- Request -
The required output is the line containing "input wire [3:0]" followed by every later line through the end of the data, all reproduced exactly.

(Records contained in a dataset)
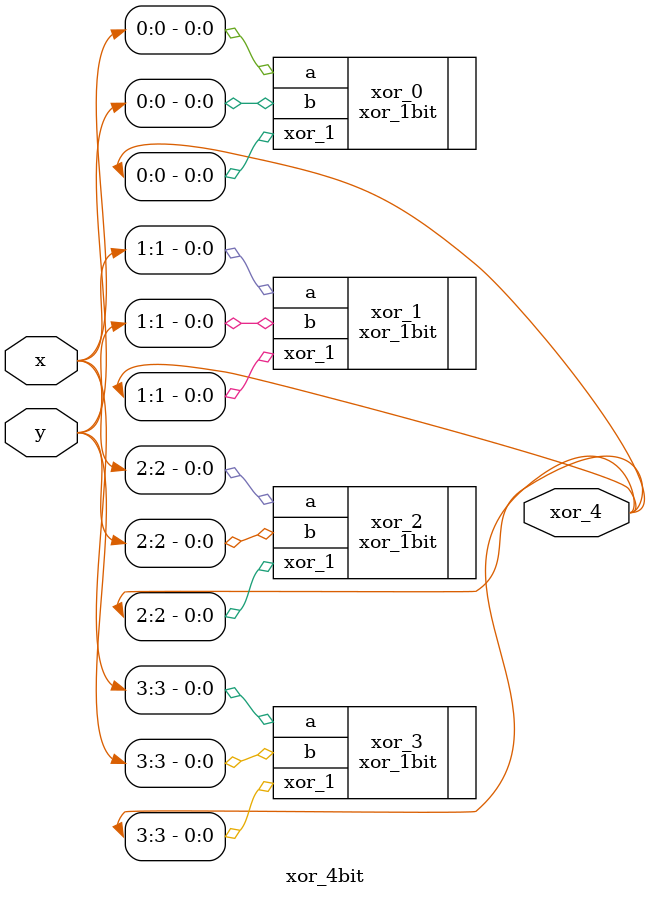
<source format=sv>
module xor_4bit(
input wire [3:0] x, y,
output wire [3:0] xor_4
    );
    //call 1 bit xor module for each bit seperately
    xor_1bit xor_0 (.a(x[0]), .b(y[0]), .xor_1(xor_4[0]));
    xor_1bit xor_1 (.a(x[1]), .b(y[1]), .xor_1(xor_4[1]));
    xor_1bit xor_2 (.a(x[2]), .b(y[2]), .xor_1(xor_4[2]));
    xor_1bit xor_3 (.a(x[3]), .b(y[3]), .xor_1(xor_4[3]));
    
    
endmodule


</source>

- Response to this task -
input wire [3:0] x, y,
output wire [3:0] xor_4
    );
    //call 1 bit xor module for each bit seperately
    xor_1bit xor_0 (.a(x[0]), .b(y[0]), .xor_1(xor_4[0]));
    xor_1bit xor_1 (.a(x[1]), .b(y[1]), .xor_1(xor_4[1]));
    xor_1bit xor_2 (.a(x[2]), .b(y[2]), .xor_1(xor_4[2]));
    xor_1bit xor_3 (.a(x[3]), .b(y[3]), .xor_1(xor_4[3]));
    
    
endmodule


</source>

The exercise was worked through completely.